The Commission approves the merger of two US dental equipment companies

The acquisition of Sirona by Dentsply was accepted by the Commission this week with some binding conditions. Both companies are global manufacturers who develop, manufacture and market dental products for the professional dental market. These two companies produce CAD/CAM materials, small dental equipment, implants and dental imaging systems with Sirona having focused on more innovative solutions.

The conditions given to the merger by the Commission concern the CAD/CAM blocks. As Sirona already has quite a dominant position in some member states and all of the EEA with its chairside CAD/CAM systems, some conditions were given to ensure the future compatibility of the CAD/CAM blocks of the merged entity with those of other producers in the EU market to ensure competition and to discourage the increase in prices of these materials to the dentists, and ultimately their European customers.
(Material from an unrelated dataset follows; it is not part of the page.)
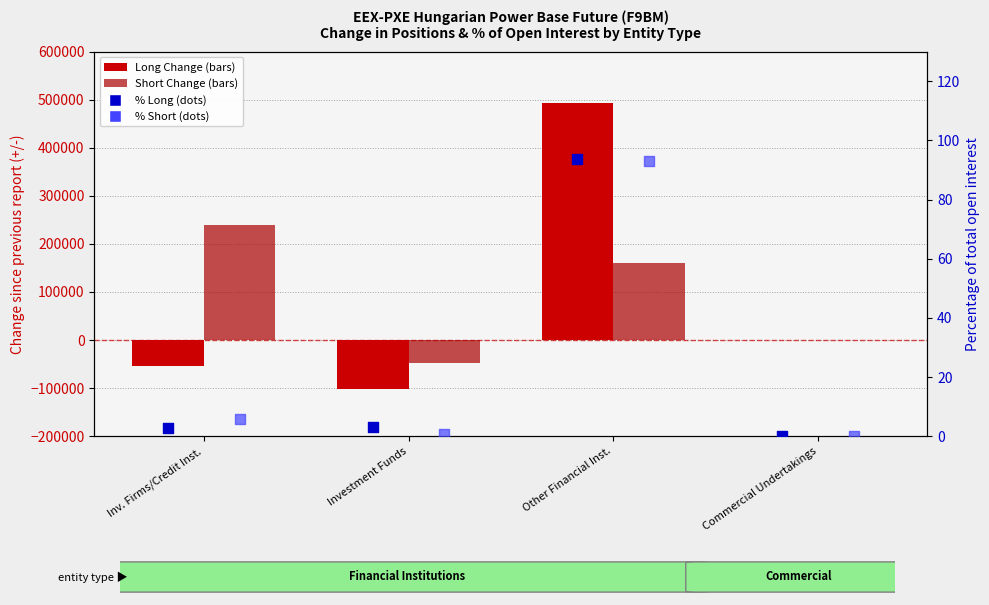

What is the total value across all series at Investment Funds?

-149470.2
The parties to the merger committed to ensure compatibility with competitors through committing to an extension of the existing licensing agreements with the competing chairside CAD/CAM block suppliers by 10 years, legal and technical safeguards for the duration of their competitors licensing agreements and an agreement to solve possible disputes in a fast-tract arbitration procedure. The transaction is accepted if the merged entity fully complies with the above mentioned commitments. The merger came under the Commissions microscope because it exceeded the threshold amounts of merger regulation EC No 139/2004.